■ **SOURCE RECORDS**:
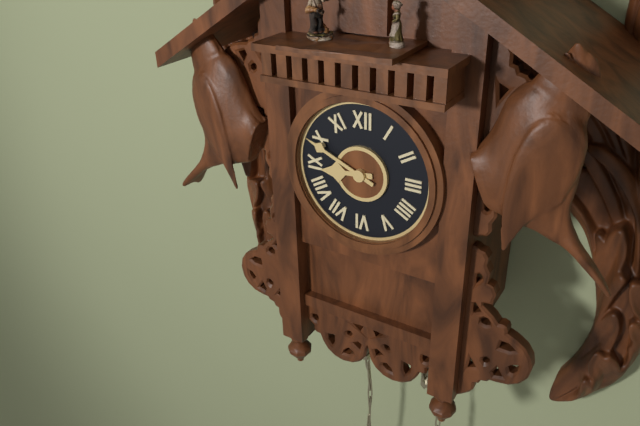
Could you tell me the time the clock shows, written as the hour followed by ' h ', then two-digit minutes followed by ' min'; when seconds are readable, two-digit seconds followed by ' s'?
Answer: 8 h 49 min
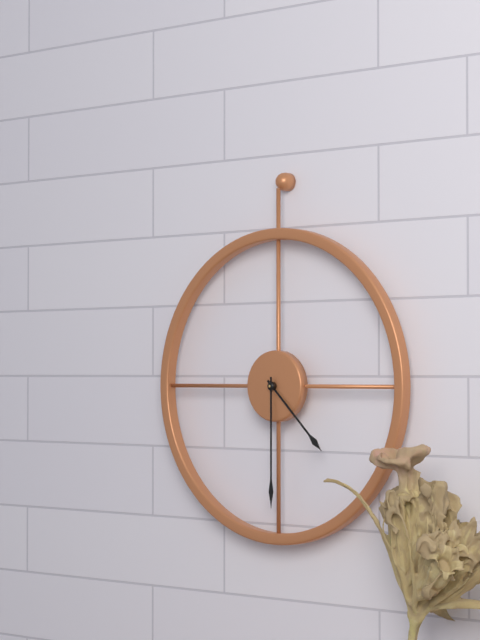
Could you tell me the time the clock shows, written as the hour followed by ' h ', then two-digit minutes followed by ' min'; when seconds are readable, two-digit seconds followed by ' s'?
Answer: 4 h 30 min
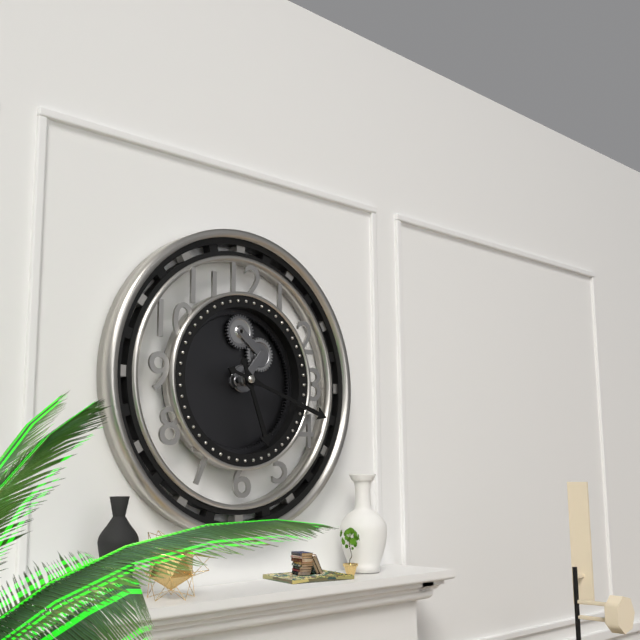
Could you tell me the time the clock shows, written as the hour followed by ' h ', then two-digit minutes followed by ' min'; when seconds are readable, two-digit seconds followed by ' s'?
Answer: 5 h 18 min
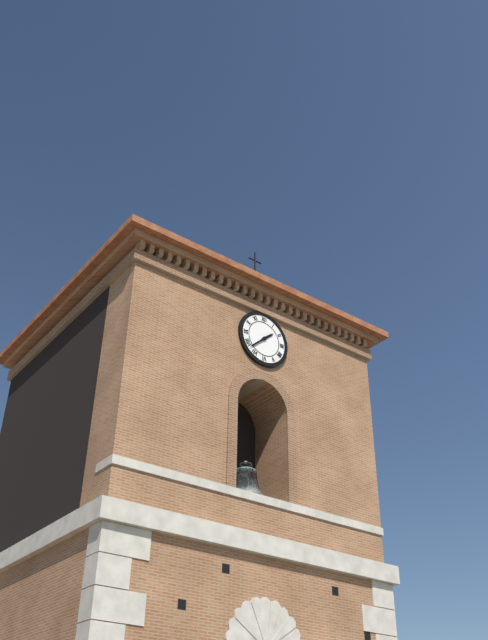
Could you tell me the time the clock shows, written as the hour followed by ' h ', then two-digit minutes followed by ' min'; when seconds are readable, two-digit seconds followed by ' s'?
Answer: 1 h 38 min
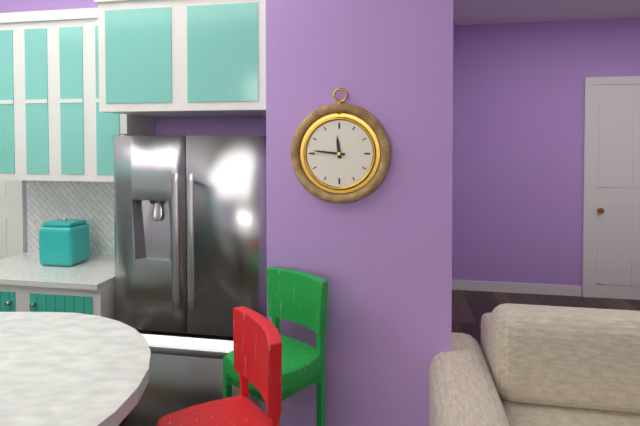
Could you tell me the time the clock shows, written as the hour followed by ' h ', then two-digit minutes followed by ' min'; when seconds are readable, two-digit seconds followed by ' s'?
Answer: 11 h 46 min
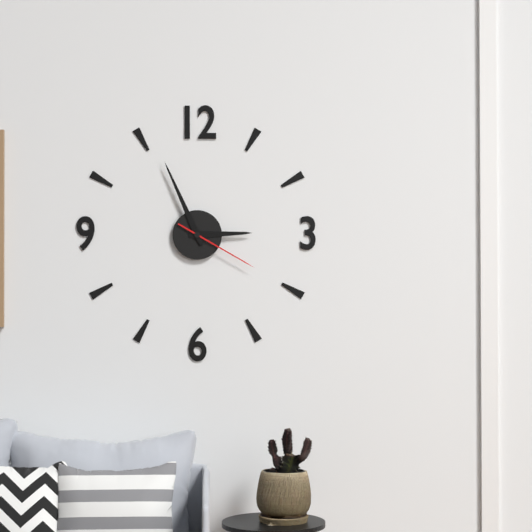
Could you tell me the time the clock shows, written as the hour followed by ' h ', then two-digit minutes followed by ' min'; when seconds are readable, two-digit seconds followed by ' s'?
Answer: 2 h 56 min 20 s
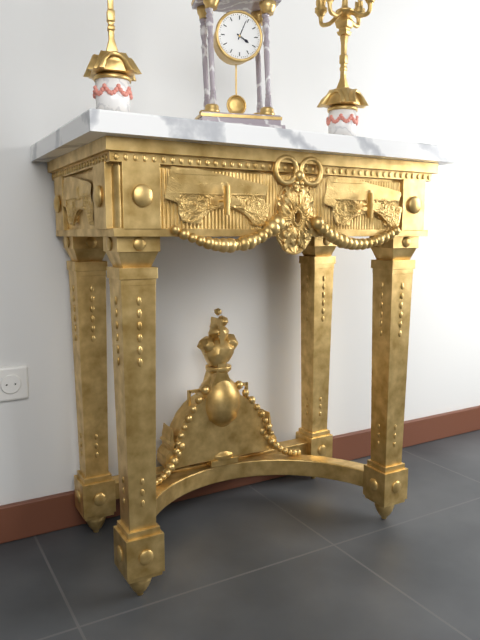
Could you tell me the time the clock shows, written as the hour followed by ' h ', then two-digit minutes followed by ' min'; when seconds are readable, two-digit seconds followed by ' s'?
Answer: 4 h 04 min
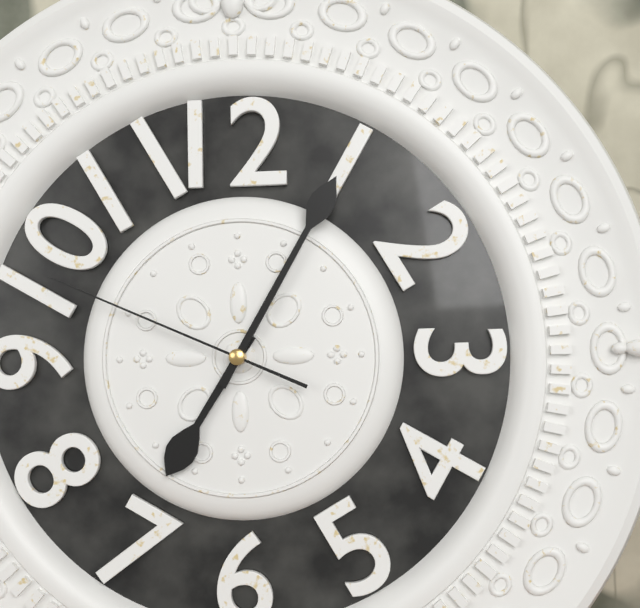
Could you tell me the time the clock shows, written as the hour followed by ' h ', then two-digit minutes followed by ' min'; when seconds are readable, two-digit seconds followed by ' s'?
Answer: 7 h 05 min 49 s
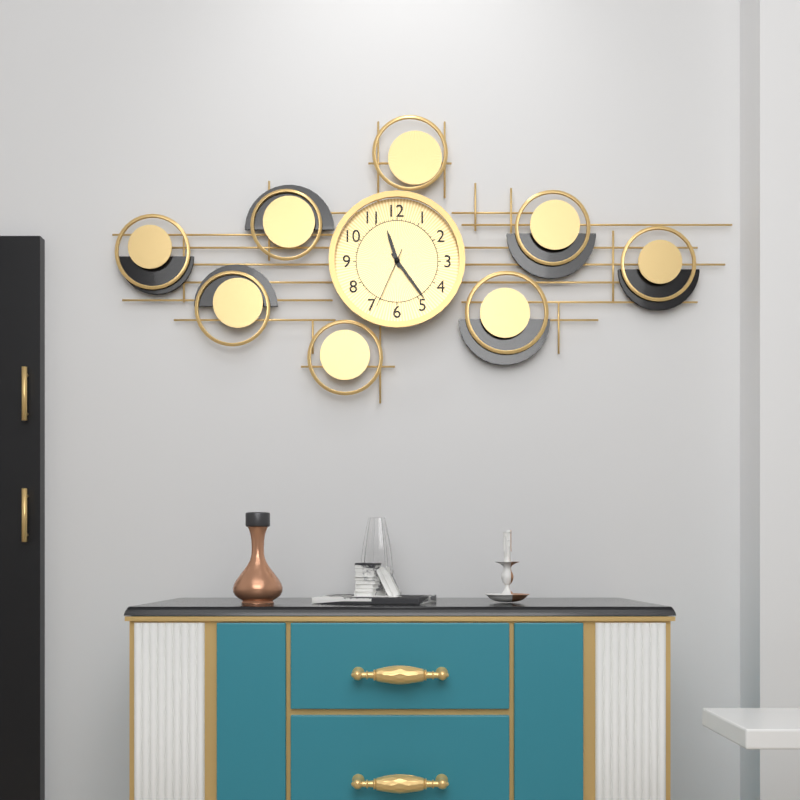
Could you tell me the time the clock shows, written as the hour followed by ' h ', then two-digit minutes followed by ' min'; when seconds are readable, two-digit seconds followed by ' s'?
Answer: 11 h 24 min 34 s
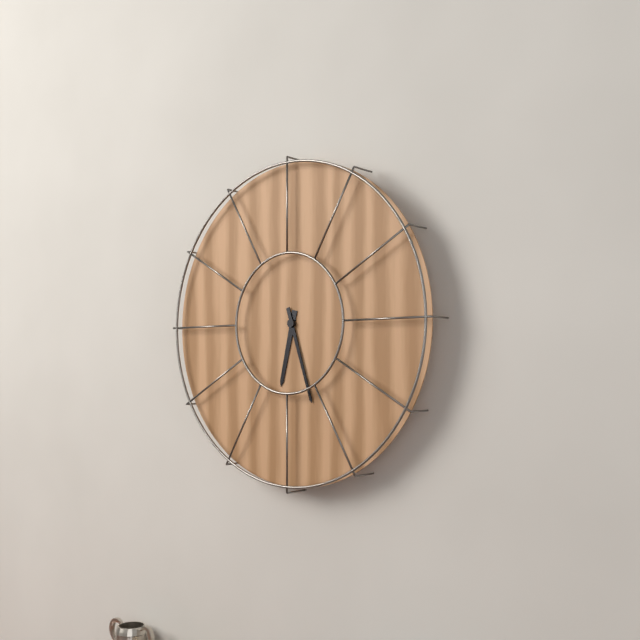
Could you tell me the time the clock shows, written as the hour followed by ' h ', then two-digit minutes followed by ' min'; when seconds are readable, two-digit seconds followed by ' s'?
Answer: 6 h 27 min
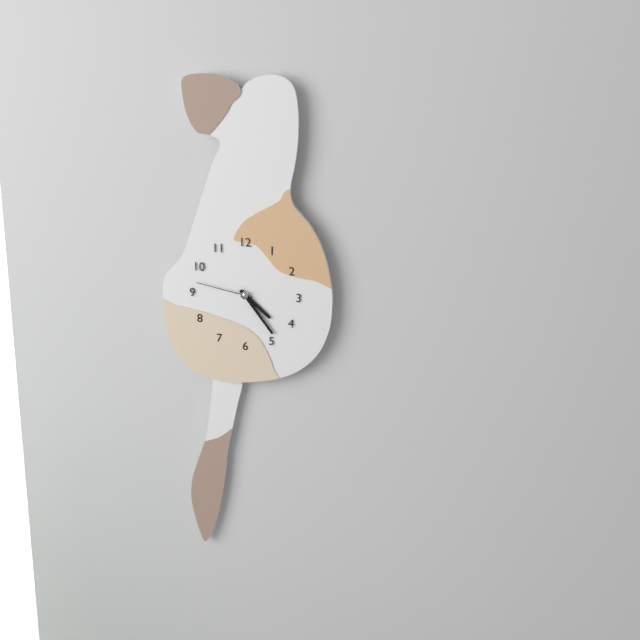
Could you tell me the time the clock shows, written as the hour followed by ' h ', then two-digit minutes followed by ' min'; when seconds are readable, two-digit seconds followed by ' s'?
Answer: 4 h 24 min 47 s
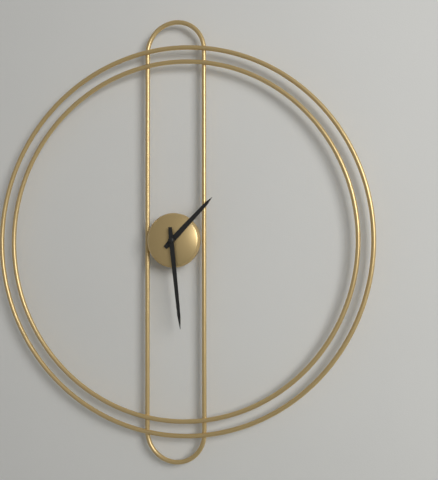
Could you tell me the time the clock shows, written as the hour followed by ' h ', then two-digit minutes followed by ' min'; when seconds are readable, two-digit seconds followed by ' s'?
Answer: 1 h 29 min
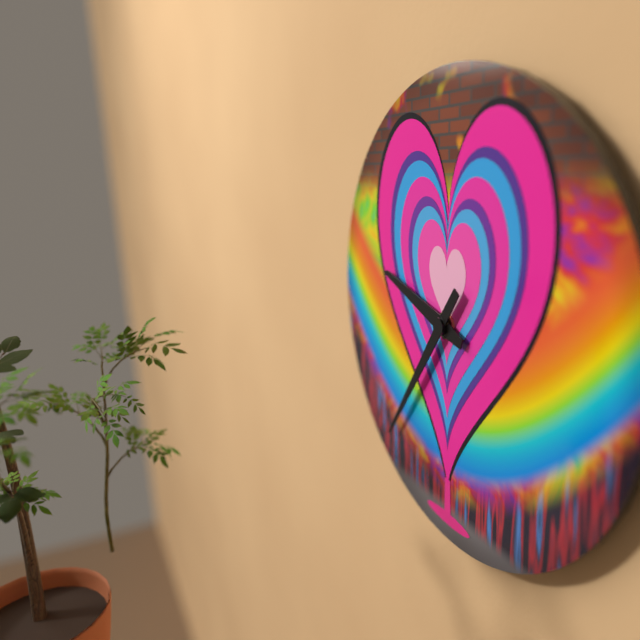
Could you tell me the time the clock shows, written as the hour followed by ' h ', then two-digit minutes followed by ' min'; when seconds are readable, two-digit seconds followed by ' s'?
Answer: 9 h 36 min
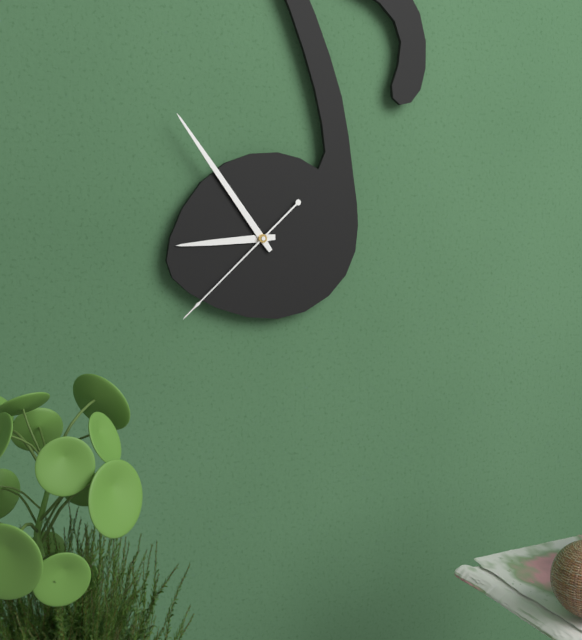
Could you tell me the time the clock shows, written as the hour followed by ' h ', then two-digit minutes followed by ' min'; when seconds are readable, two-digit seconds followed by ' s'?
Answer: 8 h 54 min 38 s
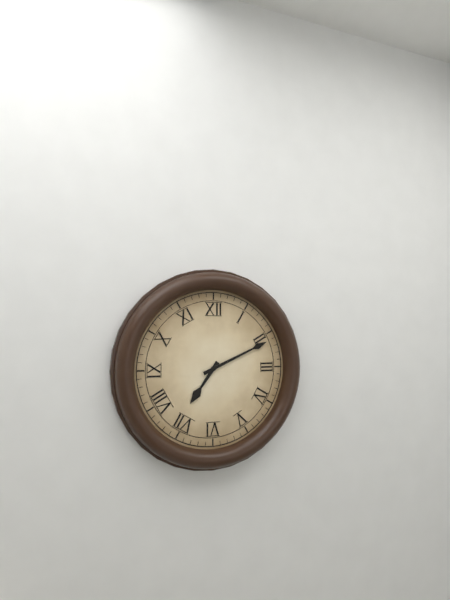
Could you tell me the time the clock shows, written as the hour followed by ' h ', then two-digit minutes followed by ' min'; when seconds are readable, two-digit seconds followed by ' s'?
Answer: 7 h 11 min
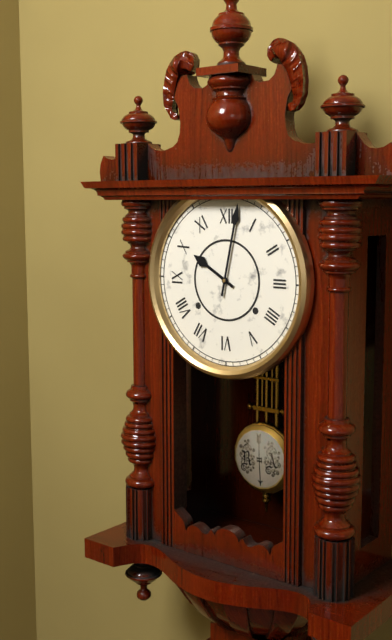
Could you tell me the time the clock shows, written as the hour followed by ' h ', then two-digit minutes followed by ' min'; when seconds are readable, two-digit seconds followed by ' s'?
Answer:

■ **GOAL OF THE EXERCISE**:
Transcribe all of the entries above word for word, leaving out the pictures.

■ **SOLUTION TO THIS PROBLEM**:
Could you tell me the time the clock shows, written as the hour followed by ' h ', then two-digit minutes followed by ' min'; when seconds are readable, two-digit seconds followed by ' s'?
Answer: 8 h 49 min
Could you tell me the time the clock shows, written as the hour followed by ' h ', then two-digit minutes followed by ' min'; when seconds are readable, two-digit seconds followed by ' s'?
Answer: 4 h 30 min
Could you tell me the time the clock shows, written as the hour followed by ' h ', then two-digit minutes followed by ' min'; when seconds are readable, two-digit seconds followed by ' s'?
Answer: 5 h 18 min
Could you tell me the time the clock shows, written as the hour followed by ' h ', then two-digit minutes followed by ' min'; when seconds are readable, two-digit seconds followed by ' s'?
Answer: 1 h 38 min
Could you tell me the time the clock shows, written as the hour followed by ' h ', then two-digit minutes followed by ' min'; when seconds are readable, two-digit seconds followed by ' s'?
Answer: 11 h 46 min
Could you tell me the time the clock shows, written as the hour followed by ' h ', then two-digit minutes followed by ' min'; when seconds are readable, two-digit seconds followed by ' s'?
Answer: 2 h 56 min 20 s
Could you tell me the time the clock shows, written as the hour followed by ' h ', then two-digit minutes followed by ' min'; when seconds are readable, two-digit seconds followed by ' s'?
Answer: 4 h 04 min
Could you tell me the time the clock shows, written as the hour followed by ' h ', then two-digit minutes followed by ' min'; when seconds are readable, two-digit seconds followed by ' s'?
Answer: 7 h 05 min 49 s
Could you tell me the time the clock shows, written as the hour followed by ' h ', then two-digit minutes followed by ' min'; when seconds are readable, two-digit seconds followed by ' s'?
Answer: 11 h 24 min 34 s
Could you tell me the time the clock shows, written as the hour followed by ' h ', then two-digit minutes followed by ' min'; when seconds are readable, two-digit seconds followed by ' s'?
Answer: 6 h 27 min
Could you tell me the time the clock shows, written as the hour followed by ' h ', then two-digit minutes followed by ' min'; when seconds are readable, two-digit seconds followed by ' s'?
Answer: 4 h 24 min 47 s
Could you tell me the time the clock shows, written as the hour followed by ' h ', then two-digit minutes followed by ' min'; when seconds are readable, two-digit seconds followed by ' s'?
Answer: 1 h 29 min
Could you tell me the time the clock shows, written as the hour followed by ' h ', then two-digit minutes followed by ' min'; when seconds are readable, two-digit seconds followed by ' s'?
Answer: 9 h 36 min
Could you tell me the time the clock shows, written as the hour followed by ' h ', then two-digit minutes followed by ' min'; when seconds are readable, two-digit seconds followed by ' s'?
Answer: 8 h 54 min 38 s
Could you tell me the time the clock shows, written as the hour followed by ' h ', then two-digit minutes followed by ' min'; when seconds are readable, two-digit seconds followed by ' s'?
Answer: 7 h 11 min
Could you tell me the time the clock shows, written as the hour followed by ' h ', then two-digit minutes followed by ' min'; when seconds are readable, two-digit seconds followed by ' s'?
Answer:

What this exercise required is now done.